** TEXT SHOWN **
******

REVISITING OVER-SMOOTHING IN GRAPH NEURAL NETWORKS

Abstract

Shallow graph neural networks (GNNs) are state-of-the-art models for relational data. However, it is known that deep GNNs suffer from over-smoothing where, as the number of layers increases, node representations become nearly indistinguishable and model performance on the downstream task degrades significantly. Despite multiple approaches being proposed to address this problem, it is unclear when any of these methods (or their combination) works best and how they perform when evaluated under exactly the same experimental setting. In this paper we systematically and carefully evaluate different methods for addressing oversmoothing in GNNs. Furthermore, inspired by standard deeply supervised nets, we propose a general architecture that deals with over-smoothing based on the idea of layer-wise supervision. We term this architecture deeply supervised GNNs (or DSGNNs for short). Our experiments show that deeper GNNs can indeed provide better performance when trained on a combination of different approaches and that DSGNNs are robust under various conditions and can provide best performance in missing features scenarios.

******

** RAW DATA **

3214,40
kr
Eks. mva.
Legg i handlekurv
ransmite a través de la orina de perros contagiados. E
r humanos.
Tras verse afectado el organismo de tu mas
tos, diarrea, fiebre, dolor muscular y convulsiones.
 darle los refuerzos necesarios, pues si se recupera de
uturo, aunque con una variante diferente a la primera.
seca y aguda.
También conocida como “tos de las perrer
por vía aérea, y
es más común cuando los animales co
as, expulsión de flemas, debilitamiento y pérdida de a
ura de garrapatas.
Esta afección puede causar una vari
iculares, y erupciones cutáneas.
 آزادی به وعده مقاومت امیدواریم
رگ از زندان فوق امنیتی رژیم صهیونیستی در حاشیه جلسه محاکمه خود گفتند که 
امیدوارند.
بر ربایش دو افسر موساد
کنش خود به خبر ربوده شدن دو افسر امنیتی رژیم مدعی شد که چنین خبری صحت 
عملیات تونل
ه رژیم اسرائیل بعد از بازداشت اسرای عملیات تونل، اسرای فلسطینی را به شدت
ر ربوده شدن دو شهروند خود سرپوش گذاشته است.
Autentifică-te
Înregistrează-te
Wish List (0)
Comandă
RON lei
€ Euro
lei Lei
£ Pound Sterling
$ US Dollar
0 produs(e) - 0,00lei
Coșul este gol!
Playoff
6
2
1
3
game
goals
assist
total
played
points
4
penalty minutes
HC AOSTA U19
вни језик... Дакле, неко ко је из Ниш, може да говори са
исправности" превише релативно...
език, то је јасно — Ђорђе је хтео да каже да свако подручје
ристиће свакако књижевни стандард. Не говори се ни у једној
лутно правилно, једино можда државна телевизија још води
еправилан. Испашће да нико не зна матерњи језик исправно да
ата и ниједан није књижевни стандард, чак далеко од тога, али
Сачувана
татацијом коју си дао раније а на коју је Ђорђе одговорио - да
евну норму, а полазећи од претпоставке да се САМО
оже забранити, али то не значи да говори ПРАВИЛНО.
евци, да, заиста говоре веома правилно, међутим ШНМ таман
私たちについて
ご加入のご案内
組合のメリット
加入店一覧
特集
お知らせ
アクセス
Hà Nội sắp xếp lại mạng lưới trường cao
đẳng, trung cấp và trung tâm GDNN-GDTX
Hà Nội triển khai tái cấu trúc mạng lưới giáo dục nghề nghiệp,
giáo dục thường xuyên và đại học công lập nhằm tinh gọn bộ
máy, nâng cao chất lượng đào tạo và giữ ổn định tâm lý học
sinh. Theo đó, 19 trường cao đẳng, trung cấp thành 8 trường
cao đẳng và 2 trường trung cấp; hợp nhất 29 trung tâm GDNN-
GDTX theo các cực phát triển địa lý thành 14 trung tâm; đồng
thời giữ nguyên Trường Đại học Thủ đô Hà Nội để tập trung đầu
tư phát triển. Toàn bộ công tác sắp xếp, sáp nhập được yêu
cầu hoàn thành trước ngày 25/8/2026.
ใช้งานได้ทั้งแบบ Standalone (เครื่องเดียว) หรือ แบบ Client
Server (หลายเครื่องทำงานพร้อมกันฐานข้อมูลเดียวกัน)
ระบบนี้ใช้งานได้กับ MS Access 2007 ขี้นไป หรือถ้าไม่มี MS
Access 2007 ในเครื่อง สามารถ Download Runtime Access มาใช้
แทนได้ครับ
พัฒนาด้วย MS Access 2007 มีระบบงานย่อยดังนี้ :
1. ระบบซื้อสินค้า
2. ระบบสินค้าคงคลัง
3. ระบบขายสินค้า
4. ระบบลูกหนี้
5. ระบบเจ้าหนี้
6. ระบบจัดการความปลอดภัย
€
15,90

******

Explain in one to three sentences why, according to the abstract on over-smoothing in graph neural networks, deep GNNs perform worse on the downstream task as more layers are added.

Deep GNNs suffer from over-smoothing. As the number of layers increases, node representations become nearly indistinguishable, and model performance on the downstream task degrades significantly.